A Phenomenoligical Experiment about A Metaphorical Journey Enacted as a Literal Journey
The exercise involves plotting a point on a map.
The nature of the point is irrelevent.
It should be somewhere that you have never been before, somewhere you have not been in a long time, or some place that has significant emotional resonance for you.
Before You Go:
You must do 3 things.
Pack 5 things in a bag, satchel, or backpack. This can include food or water for your journey.
Take an item of food, some sweet treat, or reward, a dougnut, a cookie, a slice of cake, a slice of pie, something that you would enjoy eating and tasting, something that you might look forward to at the end of a hard day. Take the item, and place it in the fridge, or on a counter - somewhere where you can easily imagine it when you cannot see it.
Next, crucially, take a small item of significant emotional resonance to you. This should be something that represents a part of you that you do not like; a part of your history that you would like to forget, a person that you would like to forget. Something you can do without, that for some reason, until now, you have been unwilling to part with. Ideally it should be small enough to fit in your hand. A small coin, a stone or a ring. Something that you could easily put in the smallest pocket that you have on your person.
Once you have prepared these things, you may, if you so choose, draw a map to the location you have chosen.
It is important that you do not rely on satellite mapping or professional OS maps.
When you have prepared this, you must set out on your journey.
Take as much time as is neccessary.
While on your journey you should do the following things:
First, think about the emotional weight of holding the item in your pocket.
Reflect on it. Think about what it means and how it feels. Think about the memories or the person it relates to.
Second, think about the sweet treat you have waiting at home. Think about how much it will mean to you when you arrive back after your long walk. Imagine the taste, and how sweet it will feel to consume your reward. Think about how much you want that sweet tasting thing at the end of your journey.

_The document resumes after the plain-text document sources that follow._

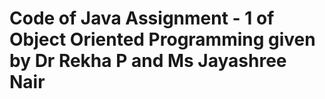 # Code of Java Assignment - 1 of Object Oriented Programming given by Dr Rekha P and Ms Jayashree Nair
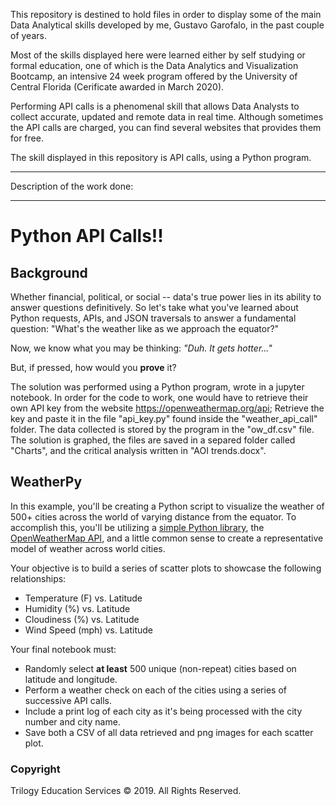 This repository is destined to hold files in order to display some of the main Data Analytical skills developed by me, Gustavo Garofalo, in the past couple of years. 

Most of the skills displayed here were learned either by self studying or formal education, one of which is the Data Analytics and Visualization Bootcamp, an intensive 24 week program offered by the University of Central Florida (Cerificate awarded in March 2020).

Performing API calls is a phenomenal skill that allows Data Analysts to collect accurate, updated and remote data in real time. Although sometimes the API calls are charged, you can find several websites that provides them for free.

The skill displayed in this repository is API calls, using a Python program.

________________________________________________________________________________________________________________________________________
Description of the work done:
________________________________________________________________________________________________________________________________________

# Python API Calls!!

## Background

Whether financial, political, or social -- data's true power lies in its ability to answer questions definitively. So let's take what you've learned about Python requests, APIs, and JSON traversals to answer a fundamental question: "What's the weather like as we approach the equator?"

Now, we know what you may be thinking: _"Duh. It gets hotter..."_

But, if pressed, how would you **prove** it?

The solution was performed using a Python program, wrote in a jupyter notebook. In order for the code to work, one would have to retrieve their own API key from the website https://openweathermap.org/api; Retrieve the key and paste it in the file "api_key.py" found inside the "weather_api_call" folder. The data collected is stored by the program in the "ow_df.csv" file. The solution is graphed, the files are saved in a separed folder called "Charts", and the critical analysis written in "AOI trends.docx".

## WeatherPy

In this example, you'll be creating a Python script to visualize the weather of 500+ cities across the world of varying distance from the equator. To accomplish this, you'll be utilizing a [simple Python library](https://pypi.python.org/pypi/citipy), the [OpenWeatherMap API](https://openweathermap.org/api), and a little common sense to create a representative model of weather across world cities.

Your objective is to build a series of scatter plots to showcase the following relationships:

* Temperature (F) vs. Latitude
* Humidity (%) vs. Latitude
* Cloudiness (%) vs. Latitude
* Wind Speed (mph) vs. Latitude

Your final notebook must:

* Randomly select **at least** 500 unique (non-repeat) cities based on latitude and longitude.
* Perform a weather check on each of the cities using a series of successive API calls.
* Include a print log of each city as it's being processed with the city number and city name.
* Save both a CSV of all data retrieved and png images for each scatter plot.

### Copyright

Trilogy Education Services © 2019. All Rights Reserved.
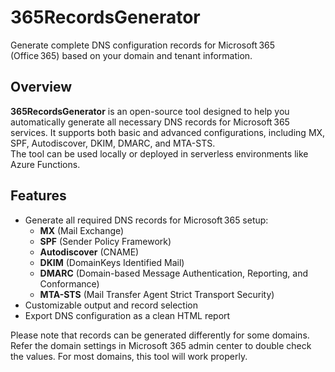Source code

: # 365RecordsGenerator

Generate complete DNS configuration records for Microsoft 365 (Office 365) based on your domain and tenant information.

## Overview

**365RecordsGenerator** is an open-source tool designed to help you automatically generate all necessary DNS records for Microsoft 365 services. It supports both basic and advanced configurations, including MX, SPF, Autodiscover, DKIM, DMARC, and MTA-STS.  
The tool can be used locally or deployed in serverless environments like Azure Functions.

## Features

- Generate all required DNS records for Microsoft 365 setup:
  - **MX** (Mail Exchange)
  - **SPF** (Sender Policy Framework)
  - **Autodiscover** (CNAME)
  - **DKIM** (DomainKeys Identified Mail)
  - **DMARC** (Domain-based Message Authentication, Reporting, and Conformance)
  - **MTA-STS** (Mail Transfer Agent Strict Transport Security)
- Customizable output and record selection
- Export DNS configuration as a clean HTML report

Please note that records can be generated differently for some domains. Refer the domain settings in Microsoft 365 admin center to double check the values. For most domains, this tool will work properly.

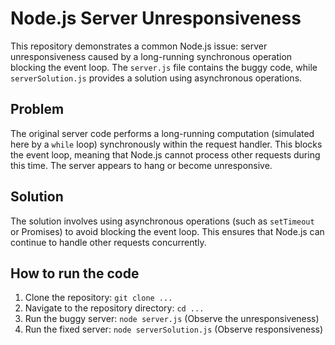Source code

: # Node.js Server Unresponsiveness

This repository demonstrates a common Node.js issue: server unresponsiveness caused by a long-running synchronous operation blocking the event loop.  The `server.js` file contains the buggy code, while `serverSolution.js` provides a solution using asynchronous operations.

## Problem

The original server code performs a long-running computation (simulated here by a `while` loop) synchronously within the request handler.  This blocks the event loop, meaning that Node.js cannot process other requests during this time. The server appears to hang or become unresponsive.

## Solution

The solution involves using asynchronous operations (such as `setTimeout` or Promises) to avoid blocking the event loop. This ensures that Node.js can continue to handle other requests concurrently. 

## How to run the code

1. Clone the repository: `git clone ...`
2. Navigate to the repository directory: `cd ...`
3. Run the buggy server: `node server.js` (Observe the unresponsiveness)
4. Run the fixed server: `node serverSolution.js` (Observe responsiveness)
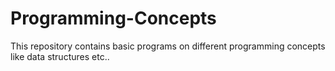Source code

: # Programming-Concepts
This repository contains basic programs on different programming concepts like data structures etc..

Third. Greet every stranger you pass. This can be as simple as a smile and a head nod, a tip of a hat, a wave, a small greeting, or even, if you are willing, a small conversation.
While walking think about the world around you, and the feeling of your body. The feeling of your feet against the ground, the feeling of your legs as they move, piston-like. Think about the air that you are breathing, the animals, and the sounds, and the sky. Think about how these things make you feel, and how they make you think about the object in your pocket, perhaps differently.
Do Not Turn Back. Do Not Look Back.
When you have reached your destination, you must perform a ritual, and bury the item. Under stones, or in the long grass, or under a box. Say a few words: a poem you prepared, say goodbye to a person, say goodbye to a past version of you. Say some thing honest, heartfelt, and transformative. Something you would not say to another person, or indeed, to the person you are saying goodbye to. Say it to the wind, and bury the object.
Then, return home.
On the return journey, if at all possible, take a different path. Try to find a new way and think about the following:
Think about the sweet treat that is waiting at home for you, the thing you did this for. Think that you have experienced something emotionally cleansing, or cathartic, or painful, or cleansing; but at least that sweet treat is waiting there at the end of your hard journey.
Think too about the weight of the absence of the object in your pocket. Meditate on your having given something away, and having moved on.
Think about that object and its presence in your heart, and the weight that it was pushing on you.
When you have thought about that, and you return home, think as you step in the door. Think about how excited you are to taste that sweet thing. Then, when you enter, take the object - the cake or the sweet or whatever it is, and give it away. Give it to a family member, or a pet, or a loved one. Give it to a neighbour. Whatever you do, realise that you cannot keep it, and it was not for you.